When they had occupied Rock House, once known as Lord Lucan’s Bank, the sisters set about converting the offices at the rear into temporary classrooms for the education of the poor and illiterate of Castlebar. Henceforth the building was known as St. Angela’s Convent. Girls were catered for at the school, and boys up to the age of nine.

The population of Castlebar in 1853 was about 4,020, a reduction of 22 per cent since 1841. The town and parish were still suffering from the effects of the Great Famine. Poverty, malnutrition, illness and disease were rampant.

The sisters visited the sick in the town, they visited the County Infirmary in the Mall (the county hospital of those days), and the prison (where Mayo General Hospital how stands) and, initially, the workhouse.

In many families, both parents had died during the Famine, leaving the children abandoned and destitute. Orphans were taken into Rock House and cared for by the sisters.

The pupils at St. Angela’s school who could afford to paid a penny a week, as the school was not under the National Board of Education. There, the poor and illiterate began their education, and adults were prepared for the sacraments.

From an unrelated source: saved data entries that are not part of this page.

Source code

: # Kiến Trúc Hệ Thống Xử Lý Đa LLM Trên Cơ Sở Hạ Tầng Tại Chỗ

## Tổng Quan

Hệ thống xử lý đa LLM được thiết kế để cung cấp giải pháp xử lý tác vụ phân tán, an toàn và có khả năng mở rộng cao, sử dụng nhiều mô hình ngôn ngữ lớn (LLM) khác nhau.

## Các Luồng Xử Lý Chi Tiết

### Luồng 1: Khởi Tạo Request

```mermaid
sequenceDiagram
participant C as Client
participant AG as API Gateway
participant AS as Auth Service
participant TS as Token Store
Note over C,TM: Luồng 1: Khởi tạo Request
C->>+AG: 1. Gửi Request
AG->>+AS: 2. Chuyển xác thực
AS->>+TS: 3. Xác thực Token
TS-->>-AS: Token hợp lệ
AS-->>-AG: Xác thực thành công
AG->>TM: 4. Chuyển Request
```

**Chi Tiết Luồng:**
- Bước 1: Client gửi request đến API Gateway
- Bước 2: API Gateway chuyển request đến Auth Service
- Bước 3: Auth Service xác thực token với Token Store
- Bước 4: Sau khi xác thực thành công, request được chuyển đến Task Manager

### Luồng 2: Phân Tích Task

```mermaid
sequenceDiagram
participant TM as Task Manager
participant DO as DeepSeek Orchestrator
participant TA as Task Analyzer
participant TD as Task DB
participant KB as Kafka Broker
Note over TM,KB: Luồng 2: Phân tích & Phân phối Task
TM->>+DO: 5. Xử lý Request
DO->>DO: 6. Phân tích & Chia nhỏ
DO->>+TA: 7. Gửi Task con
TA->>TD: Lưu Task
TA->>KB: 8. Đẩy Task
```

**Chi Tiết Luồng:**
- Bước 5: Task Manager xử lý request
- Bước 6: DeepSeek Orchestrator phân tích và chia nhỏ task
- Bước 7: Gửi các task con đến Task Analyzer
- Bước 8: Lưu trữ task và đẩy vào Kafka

Grove House in Charles Street was leased to the sisters as a private school for boarders and the better-off post-primary pupils, and also as a special school where lacemaking was taught. When this school opened there were 140 girls and 12 boys on the rolls.”

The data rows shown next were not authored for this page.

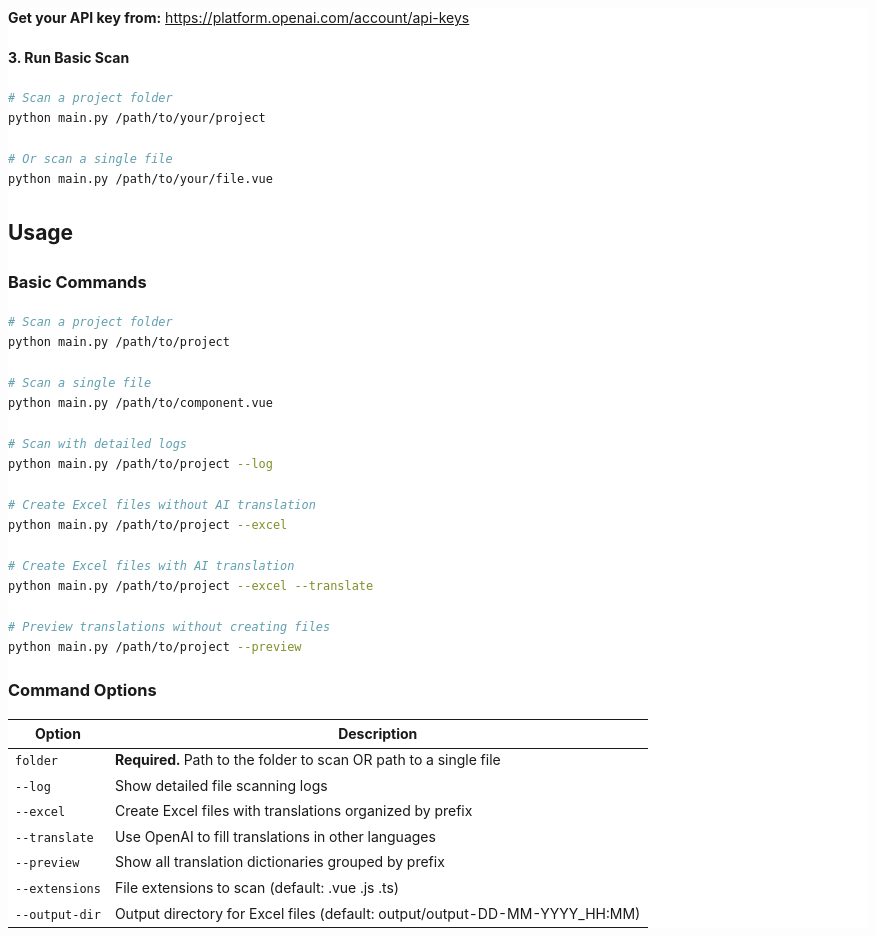**Get your API key from:** https://platform.openai.com/account/api-keys

#### 3. Run Basic Scan

```bash
# Scan a project folder
python main.py /path/to/your/project

# Or scan a single file
python main.py /path/to/your/file.vue
```

## Usage

### Basic Commands

```bash
# Scan a project folder
python main.py /path/to/project

# Scan a single file
python main.py /path/to/component.vue

# Scan with detailed logs
python main.py /path/to/project --log

# Create Excel files without AI translation
python main.py /path/to/project --excel

# Create Excel files with AI translation
python main.py /path/to/project --excel --translate

# Preview translations without creating files
python main.py /path/to/project --preview
```

### Command Options

| Option | Description |
|--------|-------------|
| `folder` | **Required.** Path to the folder to scan OR path to a single file |
| `--log` | Show detailed file scanning logs |
| `--excel` | Create Excel files with translations organized by prefix |
| `--translate` | Use OpenAI to fill translations in other languages |
| `--preview` | Show all translation dictionaries grouped by prefix |
| `--extensions` | File extensions to scan (default: .vue .js .ts) |
| `--output-dir` | Output directory for Excel files (default: output/output-DD-MM-YYYY_HH:MM) |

Further on in the book Mr. Higgins tells how growing numbers meant that a new school building was needed.

He wrote: “On September 12, 1894, the foundation stone for the new primary school was laid and a new St. Angela’s school was blessed and opened on May 31, 1897.”

This was where I sat with my sister in the 1950s. These classrooms were closed when the new St. Angela’s was opened in the Lawn on this month (December) in 1961.

The significance of the Sisters of Mercy in Castlebar cannot be overemphasised. They have served the town and the community well for over 160 years and it is shocking to see the site of Rock House, where the sisters once thrived, is now in ruins.

Perhaps, an effort should be make to mark the site with a suitable monument or plaque to recognise the role and dedication of the Sisters of Mercy to the people of Castlebar.